Also in the top 10 are the Atsinanana rainforests of Madagascar, one of the greatest biodiversity hotspots on Earth but scarred by deforestation. They host the last 100 greater bamboo lemurs and the seriously threatened red-ruffed lemur. Another site, the scores of islands in the Gulf of California, are globally important for critically endangered rabbits and mice, including the Catalina deer mice and the San Jose brush rabbit.

The most famous site in the top 10 is the Galápagos Islands made famous by Charles Darwin. His work on the inhabitants of the 19 islands in 1835, particularly the finches, inspired his theory of evolution by natural selection, but many of those birds are now at risk, as are the Galapagos hawk and the Floreana mockingbird.

Top 10 sites that are vital for amphibians include the central highlands of Sri Lanka and the spectacular table-top mountains of Venezuela, while a 280mile-stretch of coastal forest in Queensland, Australia, makes the top 10 due to marsupials including Lumholtz's tree kangaroo and the Lemuroid ringtail possum. The stink badgers, porcupines, pangolins and bearded pigs on the Philippines island of Palawan, which avoided the worst of Typhoon Haiyan, put it at eight on the list.
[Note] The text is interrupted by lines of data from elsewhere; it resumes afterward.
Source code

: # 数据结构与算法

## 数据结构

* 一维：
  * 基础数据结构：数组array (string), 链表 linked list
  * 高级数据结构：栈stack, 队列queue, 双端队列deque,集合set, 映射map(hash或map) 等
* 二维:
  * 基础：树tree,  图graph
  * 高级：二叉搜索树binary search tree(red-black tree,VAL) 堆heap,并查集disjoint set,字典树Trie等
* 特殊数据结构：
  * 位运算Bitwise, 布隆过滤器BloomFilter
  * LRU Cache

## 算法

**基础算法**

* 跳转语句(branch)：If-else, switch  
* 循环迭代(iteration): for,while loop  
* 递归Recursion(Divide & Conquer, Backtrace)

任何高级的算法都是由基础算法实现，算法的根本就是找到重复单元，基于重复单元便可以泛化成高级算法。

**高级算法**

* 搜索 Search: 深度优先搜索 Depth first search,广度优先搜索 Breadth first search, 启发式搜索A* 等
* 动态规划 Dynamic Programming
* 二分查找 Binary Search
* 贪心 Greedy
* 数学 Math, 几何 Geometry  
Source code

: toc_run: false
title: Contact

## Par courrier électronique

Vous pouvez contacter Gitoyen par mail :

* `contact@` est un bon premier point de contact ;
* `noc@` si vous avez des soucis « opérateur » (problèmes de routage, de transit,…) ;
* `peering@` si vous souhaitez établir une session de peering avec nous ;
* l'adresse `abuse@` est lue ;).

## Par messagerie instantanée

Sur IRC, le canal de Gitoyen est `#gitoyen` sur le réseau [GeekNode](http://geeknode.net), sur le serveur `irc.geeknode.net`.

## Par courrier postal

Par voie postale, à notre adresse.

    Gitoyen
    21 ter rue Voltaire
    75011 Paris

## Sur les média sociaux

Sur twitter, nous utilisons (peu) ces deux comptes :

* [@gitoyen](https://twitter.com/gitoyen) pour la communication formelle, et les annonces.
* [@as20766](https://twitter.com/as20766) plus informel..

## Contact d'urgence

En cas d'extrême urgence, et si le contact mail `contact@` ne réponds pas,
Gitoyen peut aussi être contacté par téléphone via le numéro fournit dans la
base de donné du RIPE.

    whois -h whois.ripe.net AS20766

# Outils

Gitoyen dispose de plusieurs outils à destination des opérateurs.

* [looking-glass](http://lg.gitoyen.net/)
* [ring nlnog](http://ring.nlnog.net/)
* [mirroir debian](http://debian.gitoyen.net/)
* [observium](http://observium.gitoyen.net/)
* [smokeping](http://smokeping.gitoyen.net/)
In the Western Ghats, where millions of people co-exist with scores of exceptional species, Raman is optimistic that the diversity of life is cherished, despite conflicts when elephants, leopards or wild pigs damage crops or occasionally harm humans. "People do not need much persuading of the value of wildlife," he said. "By and large people have a lot of respect for nature, particularly rural people."